Editorial: A ‘Hard Look’ at the Keystone Decision

Americans wanting a class-A example of judicial lawmaking—“legislating from the bench,” as conservatives like to say—might take a look at U.S. district court Judge Brian Morris’s decision last week halting construction of Keystone XL oil pipeline.

The pipeline, commonly called KXL, is the proposed 1,200-mille pipeline that would bring oil from the oil sands of Alberta to Steele City, Nebraska. KXL would shortcut a much longer existing line. In 2015 the Obama administration blocked the TransCanada Corporation from moving forward with the project, citing concerns over emissions that supposedly cause climate change. President Trump gave the project the go-ahead in 2017.

Environmental groups sued, alleging that the State Department, which has authority to approve the transnational project, hadn’t done enough homework on the project’s environmental impact. The 1970 National Environmental Policy Act requires federal agencies to prepare environmental impact statements (EIS) on proposed projects. The Trump administration relied on the State Department’s 2014 supplemental EIS, but Judge Morris found that that wasn’t enough. Why? Because, for starters, the 2014 statement “conditioned much of its analysis . . . on the price of oil remaining high,” and the price of oil has dropped significantly since 2014. The judge also faulted the 2014 EIS for “fail[ing] to analyze greenhouse gas emissions associated with the Alberta Clipper,” another pipeline, and for neglecting to update the impact statement in various other detailed ways.

All this means that the State Department didn’t take a “hard look” at potential environmental impacts, as required by federal law. That phrase “hard look” first appeared in a 1993 U.S. district court decision, Oregon Natural Resources Council v. Lowe (not cited in this latest decision on KXL) and later appeared in a 2001 appeals court decision, Churchill County v. Norton. The “‘hard look’ requirement,” as Judge Morris calls it, amounts only to the truism that federal agencies must take NEPA, the 1970 statute, seriously.

The plain fact is that the Trump administration doesn’t believe the Obama administration, based on the available evidence, had a good reason to block TransCanada’s permit to build the Keystone XL pipeline. And so it lifted the block. This was a policy decision, not a legal one. The Obama administration had full authority not to grant the permit, and the Trump administration had full authority to lift it.

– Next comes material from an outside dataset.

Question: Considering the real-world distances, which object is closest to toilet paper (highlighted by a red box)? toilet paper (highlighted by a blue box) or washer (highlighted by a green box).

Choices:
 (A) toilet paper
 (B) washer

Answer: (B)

The environmental groups’ lawsuit, however, allowed Judge Morris, an Obama appointee, to reverse the Trump administration’s decision by appealing to the hopelessly nebulous “hard look” criterion—a criterion itself based on a district court judge’s interpretation of a 1970 statute. The judge, in other words, thought the Trump administration was making a bad policy decision, but rather than ruling that it has the authority to make a bad decision, he ruled that the decision isn’t in line with federal law, according to a mere phrase in an earlier district court decision.

The ruling doesn’t block the TransCanada project but merely forces the State Department to produce more information in support of it. That could take more than a year, likely several. In the meantime, TransCanada may decide it’s not worth pursuing the $8 billion project—thus handing the environmental lobby the victory it sought in bringing the lawsuit. The lesson? In the world of liberal jurisprudence, if a judge wants to stop an agency from doing what it has the full statutory authority to do, he can usually find a way.